• [DIRECTIONS FOR THIS TASK]:
Retype the text of each entry below word for word, omitting the pictures.

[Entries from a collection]
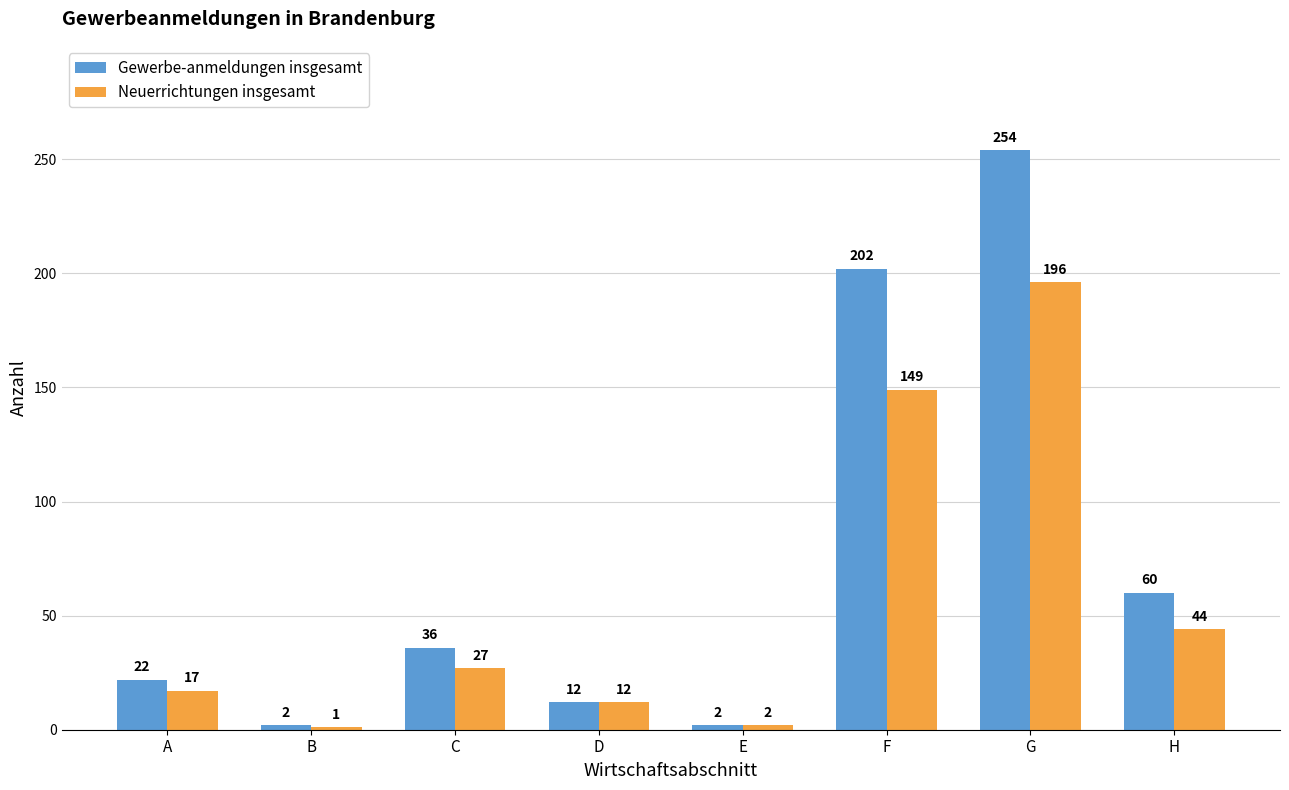

What is the sum of all Neuerrichtungen insgesamt values?

448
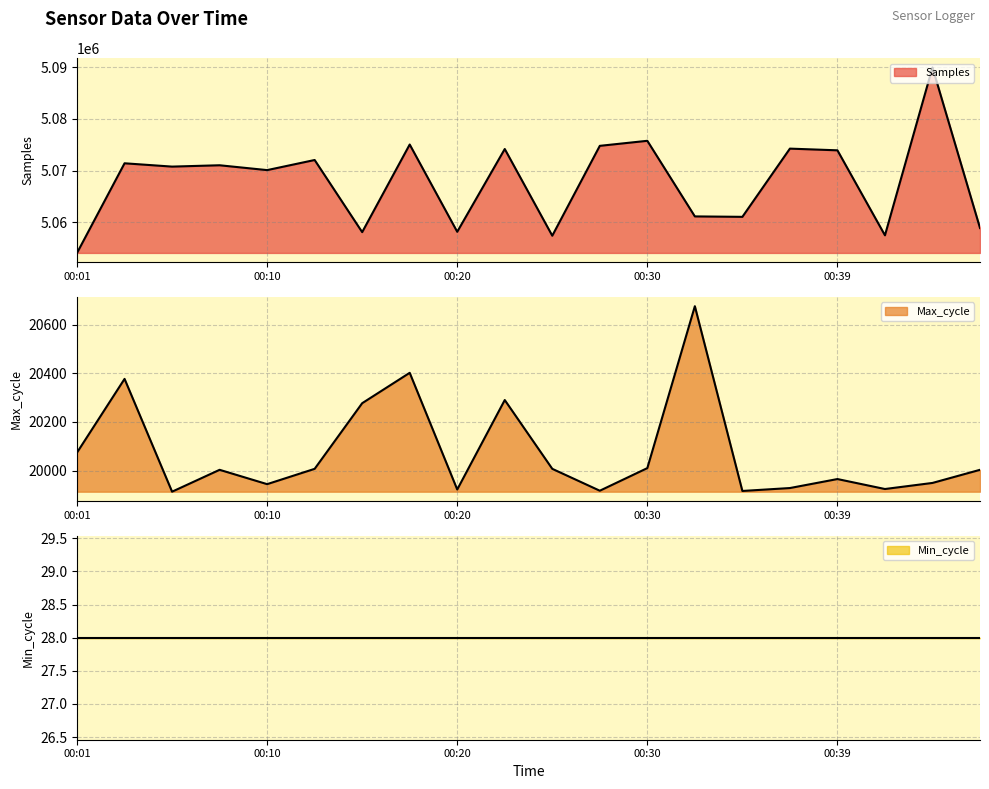

The value of Samples at 00:44 is 5089930. True or false?

True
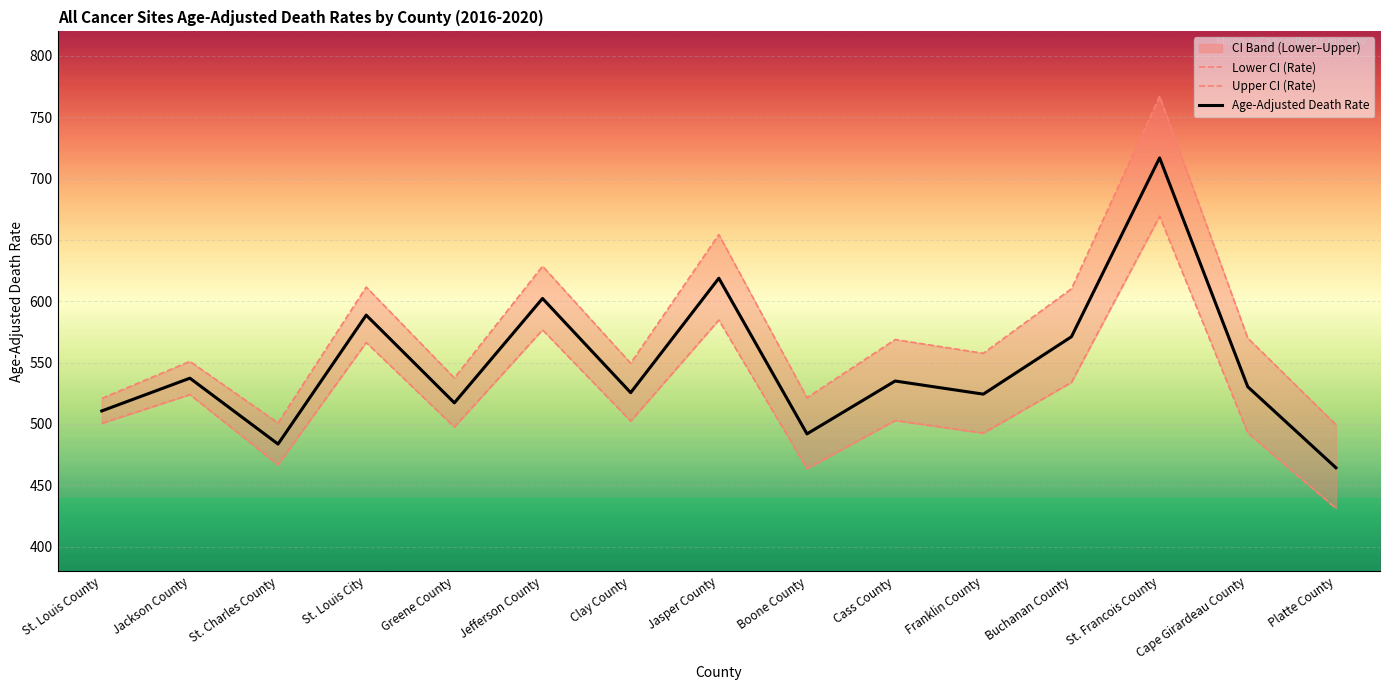

How many lines are shown in the chart?

3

• [RESULT OF THE TASK]:
What is the sum of all Neuerrichtungen insgesamt values?

448

The value of Samples at 00:44 is 5089930. True or false?

True

How many lines are shown in the chart?

3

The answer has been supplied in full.